Mama geleng-geleng kepala melihat anaknya seperti itu. "Jelaskan pelan-pelan. Ada apa?" tanya Mama, duduk di sofa sambil membetulkan vas bunga yang ada di atas meja.
Bagas ikut duduk di samping Mamanya kemudian mulai menjelaskan apa yang tadi dibicarakan di telepon dengan Ibunya Kiara.
"Tunggu, tunggu. Maksud kamu sekarang Kiara sedang bersama dengan Pak Leonardo, Bosnya Papamu?" tanya Mama dengan wajah yang percaya tidak percaya.
"Iya Ma," jawab Bagas, menyandarkan tubuhnya yang mendadak lemas. "Bagaimana ini Ma?"
"Kenapa Kiara sampai bisa bareng dengan Pak Leo?" tanya Mama.
"Bagas tidak tahu. Tadi sepulang Sekolah, Kiara mengajak pulang bareng tetapi Bagas menolak karena sudah ada janji dengan teman-teman. Setelah itu Bagas tidak tahu lagi."
Mama terdiam seperti sedang memikirkan sesuatu. "Kalau telepon Papa tanya ke mana Pak Leo pergi bagaimana?" tanya Mama melihat Bagas.
"Nanti Papa merasa heran kalau Mama tanya Pak Leo," jawab Bagas. "Urusannya nanti tambah repot."
Beberapa saat lamanya mereka terdiam sampai ponsel Bagas bergetar. "Ibunya Kiara, apa yang harus Bagas katakan kalau dia menanyakan Pak Leo?" Bagas hanya melihat saja ke layar ponsel tanpa ada niat untuk menjawab.
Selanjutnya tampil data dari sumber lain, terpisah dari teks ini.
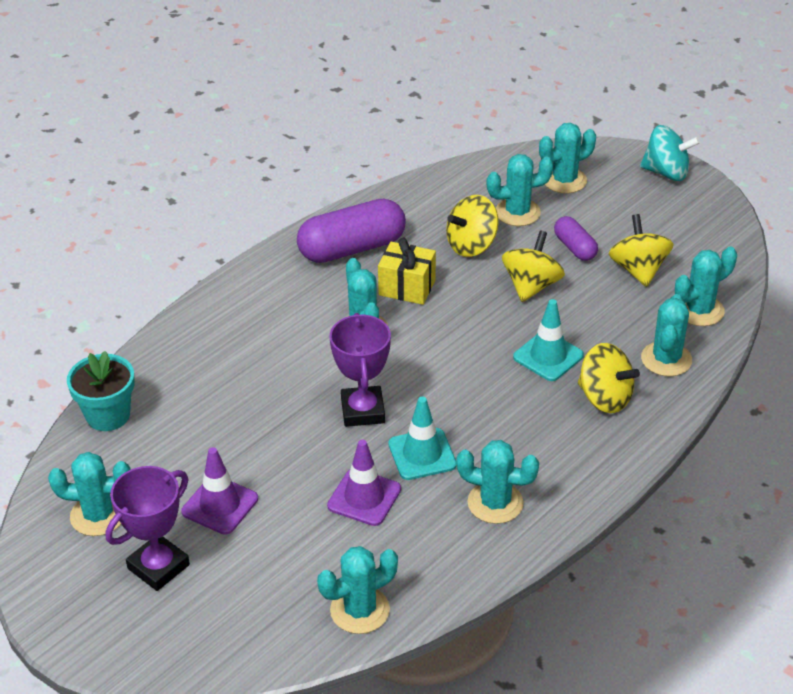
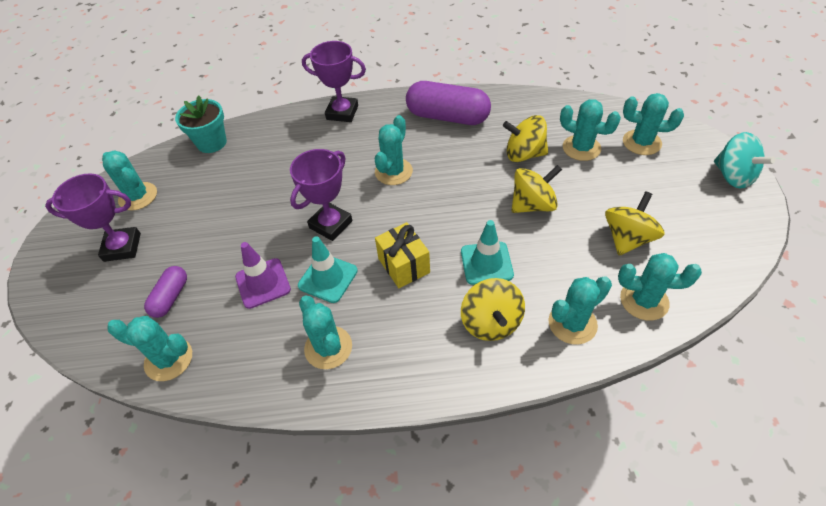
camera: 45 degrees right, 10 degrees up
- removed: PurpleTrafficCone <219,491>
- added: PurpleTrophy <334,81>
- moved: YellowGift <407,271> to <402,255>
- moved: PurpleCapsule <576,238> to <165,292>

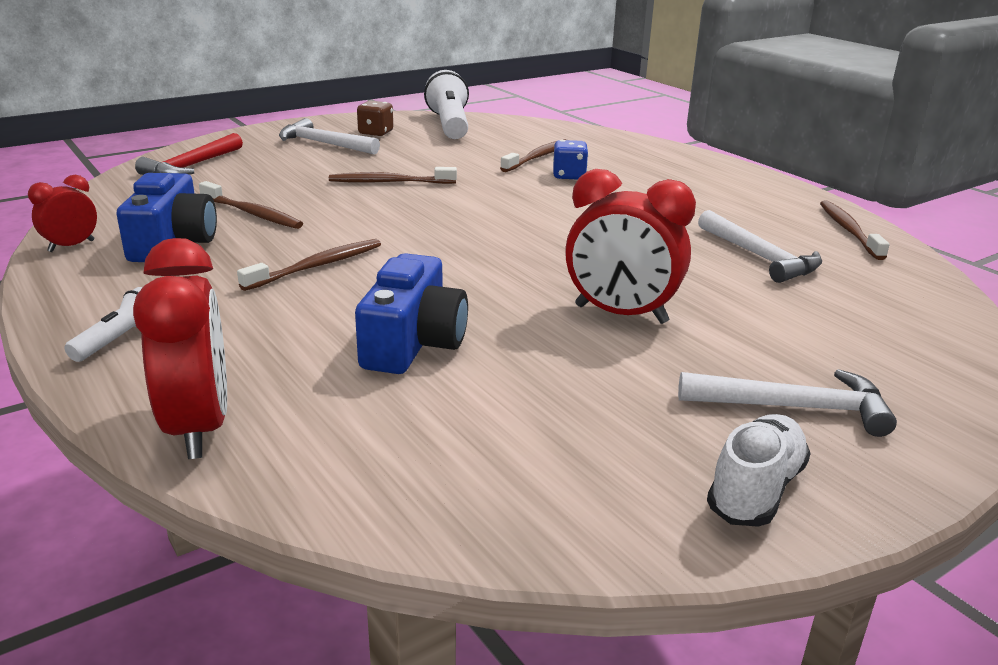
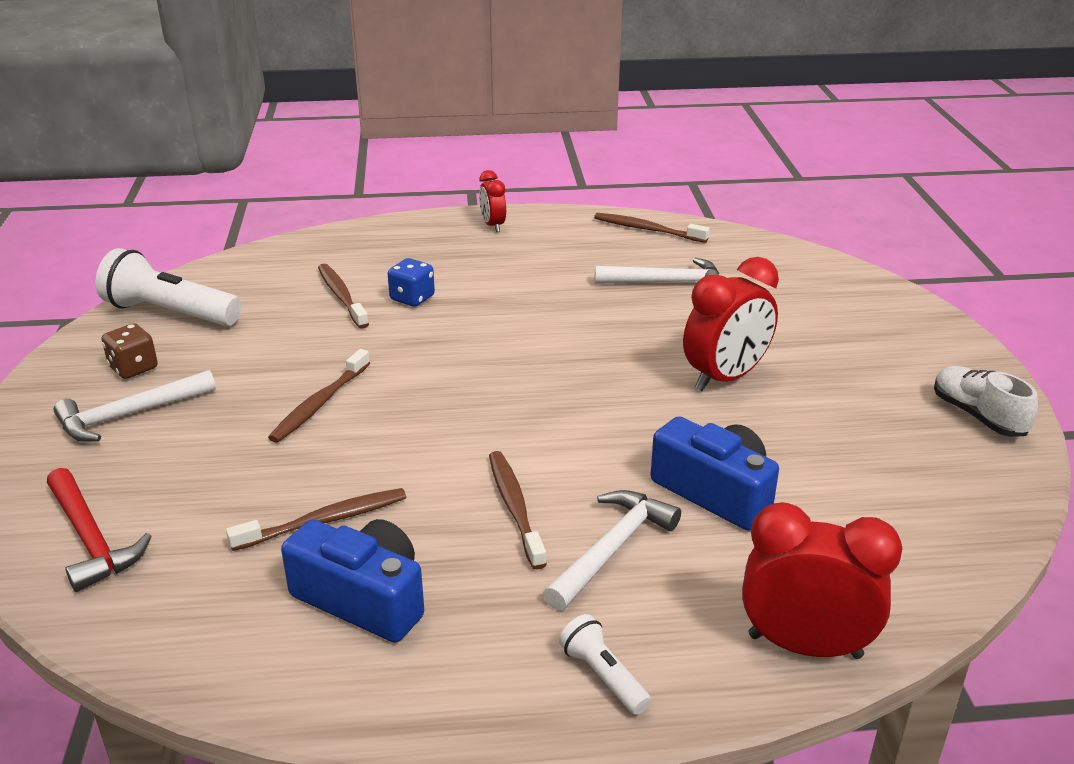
camera: 60 degrees left, 5 degrees up
- moved: RedClock <62,213> to <492,201>
- moved: WhiteHammer <787,403> to <612,550>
"Jangan dijawab, biar nanti saja. Kasihan nanti Ibunya malah bertambah khawatir. Kita coba cari cara lain untuk mencari keberadaan Kiara." Mama tampak berpikir keras. "Bagaimana kalau kita menghubungi Pak Bayu. Apa kamu punya nomor ponselnya?" tanya Mama.
"Ada, Bagas sempat meminta nomor ponselnya waktu malam kita pulang di antar Pak Bayu." Langsung saja Bagas mencari nomor kontaknya Pak Bayu. "Kita mau tanyanya bagaimana Ma?"
"Iya, bagaimana kita mau tanya Pak Leo?" Mama memijit keningnya yang mulai terasa pening.
Akhirnya Bagas dan Mama jadi duduk terdiam dengan pikiran masing-masing. Bagas terlihat sangat khawatir. "Kiara, di mana kamu? Kenapa ponselmu harus mati? Ya Tuhan, lindungi kekasihku di mana pun dia berada." Bagas berbicara sendiri dari dalam hatinya yang paling dalam.